In [None]:
import wandb

import torch
import torch.nn as nn
from gymnasium import spaces
from qiskit.transpiler import CouplingMap
from stable_baselines3 import PPO
from stable_baselines3.common.torch_layers import BaseFeaturesExtractor

from ai_linear_function_synthesis.env import *

In [None]:
NUM_QUBITS = 5
COUPLING_MAP = CouplingMap.from_line(NUM_QUBITS)
BATCH_SIZE = 100
SUCCESS_RATE_THRESHOLD = 0.8

model_class = PPO
NUM_TIME_STEPS = 5 * 10**5

config = {
    "num_qubits": NUM_QUBITS,
    "coupling_map": COUPLING_MAP,
    "eval_batch_size": BATCH_SIZE,
    "success_rate_threshold": SUCCESS_RATE_THRESHOLD,
    "model_class": model_class.__name__,
    "num_time_steps": NUM_TIME_STEPS,
}

device_name = "cpu"
if torch.cuda.is_available():
    device_name = "cuda"
if torch.backends.mps.is_available():
    device_name = "mps"
print(f"device_name: {device_name}")

In [None]:
class CustomCNN(BaseFeaturesExtractor):
    """
    ref: stable-baselines3 documentation & https://github.com/greentfrapp/snake
    :param observation_space: (gym.Space)
    :param features_dim: (int) Number of features extracted.
        This corresponds to the number of unit for the last layer.
    """

    def __init__(self, observation_space: spaces.Box, features_dim: int = 64):
        super().__init__(observation_space, features_dim)
        # We assume CxHxW images (channels first)
        # Re-ordering will be done by pre-preprocessing or wrapper
        n_input_channels = observation_space.shape[0]
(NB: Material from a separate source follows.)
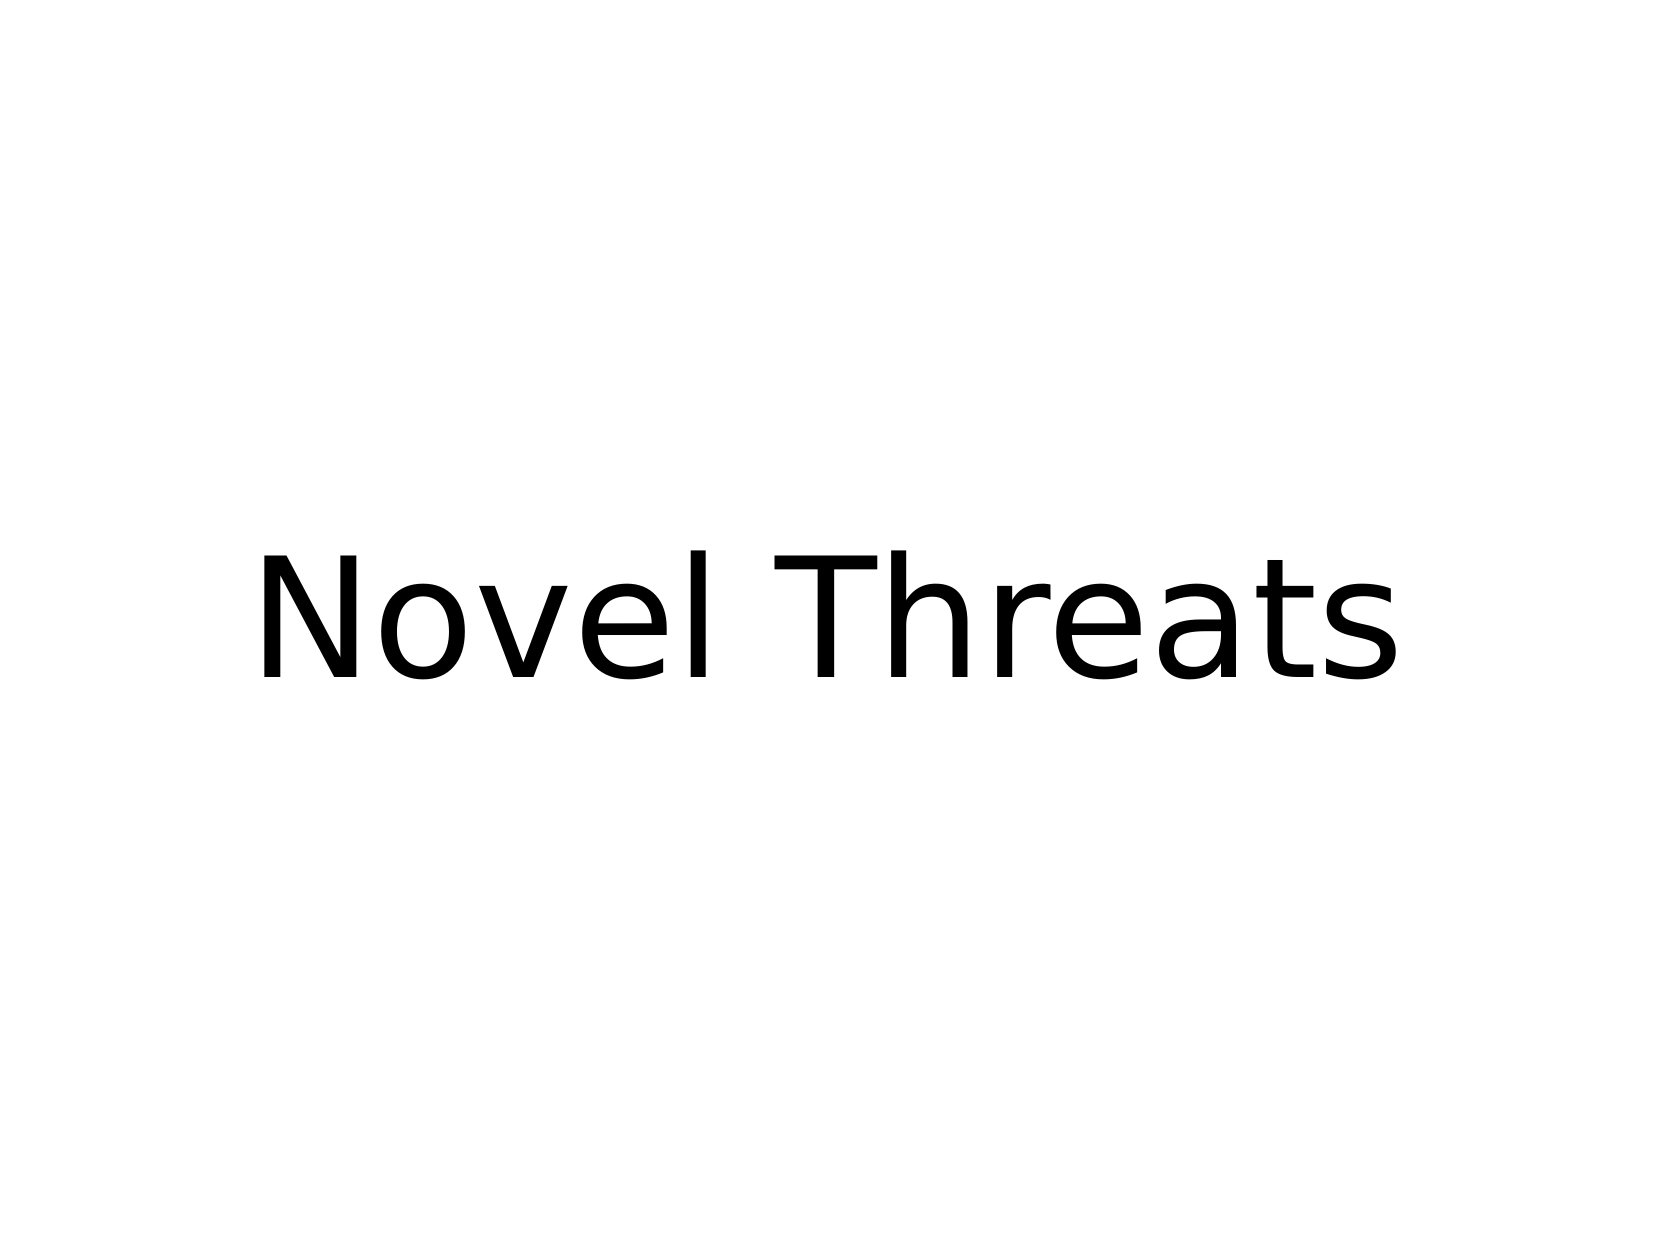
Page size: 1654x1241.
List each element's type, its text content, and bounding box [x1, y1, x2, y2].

        self.cnn = nn.Sequential(
            nn.Conv2d(n_input_channels, 32, kernel_size=3, stride=1, padding=1),
            nn.ReLU(),
            nn.Flatten(),
        )

        # Compute shape by doing one forward pass
        with torch.no_grad():
            n_flatten = self.cnn(
                torch.as_tensor(observation_space.sample()[None]).float()
            ).shape[1]

        self.linear = nn.Sequential(
            nn.Linear(n_flatten, features_dim),
            nn.ReLU(),
            nn.Linear(features_dim, features_dim),
            nn.ReLU(),
        )

        self.apply(self._init_weights)

    def _init_weights(self, module):
        if isinstance(module, (nn.Linear, nn.Conv2d)):
            torch.nn.init.xavier_uniform_(module.weight)
            if module.bias is not None:
                module.bias.data.zero_()

    def forward(self, observations: torch.Tensor) -> torch.Tensor:
        return self.linear(self.cnn(observations))
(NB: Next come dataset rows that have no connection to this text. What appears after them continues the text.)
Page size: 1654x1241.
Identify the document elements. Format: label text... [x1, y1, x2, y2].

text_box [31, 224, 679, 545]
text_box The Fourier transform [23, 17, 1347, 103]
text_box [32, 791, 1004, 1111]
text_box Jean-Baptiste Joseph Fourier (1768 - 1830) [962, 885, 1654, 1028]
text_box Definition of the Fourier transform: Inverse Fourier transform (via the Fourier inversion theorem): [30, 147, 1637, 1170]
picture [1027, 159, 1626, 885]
## Curriculum learning + sparse reward

In [None]:
wandb.init(
    project="ai-linear-function-synthesis",
    name="run_curriculum",
    config=config,
)


env = AILinearFunctionSynthesis(
    coupling_map=COUPLING_MAP,
    eval_batch_size=BATCH_SIZE,
    success_rate_threshold=SUCCESS_RATE_THRESHOLD,
    wandb_log=True,
)

# Initialize the model
model = model_class(
    policy="CnnPolicy",
    env=env,
    verbose=1,
    policy_kwargs=dict(
        features_extractor_class=CustomCNN,
        features_extractor_kwargs=dict(features_dim=64),
    ),
    device=device_name,
)

# Train the model
model.learn(
    total_timesteps=NUM_TIME_STEPS,
    log_interval=10**5,
    progress_bar=True,
)

model.save("saved_models/lin_func_curriculum")

wandb.finish()

## No curriculum learning + sparse reward

In [None]:
wandb.init(
    project="ai-linear-function-synthesis",
    name="run_no_curriculum",
    config=config,
)


env = AILinearFunctionSynthesisNoCurriculumLearning(
    coupling_map=COUPLING_MAP,
    eval_batch_size=BATCH_SIZE,
    wandb_log=True,
)

# Initialize the model
model = model_class(
    policy="CnnPolicy",
    env=env,
    verbose=1,
    policy_kwargs=dict(
        features_extractor_class=CustomCNN,
        features_extractor_kwargs=dict(features_dim=64),
    ),
    device=device_name,
)

# Train the model
model.learn(
    total_timesteps=NUM_TIME_STEPS,
    log_interval=10**5,
    progress_bar=True,
)

model.save("saved_models/lin_func_no_curriculum")

wandb.finish()

## Curriculum learning + dense reward

In [None]:
wandb.init(
    project="ai-linear-function-synthesis",
    name="run_dense",
    config=config,
)


env = AILinearFunctionSynthesisDenseReward(
    coupling_map=COUPLING_MAP,
    eval_batch_size=BATCH_SIZE,
    success_rate_threshold=SUCCESS_RATE_THRESHOLD,
    wandb_log=True,
)

# Initialize the model
model = model_class(
    policy="CnnPolicy",
    env=env,
    verbose=1,
    policy_kwargs=dict(
        features_extractor_class=CustomCNN,
        features_extractor_kwargs=dict(features_dim=64),
    ),
    device=device_name,
)

# Train the model
model.learn(
    total_timesteps=NUM_TIME_STEPS,
    log_interval=10**5,
    progress_bar=True,
)

model.save("saved_models/lin_func_dense")

wandb.finish()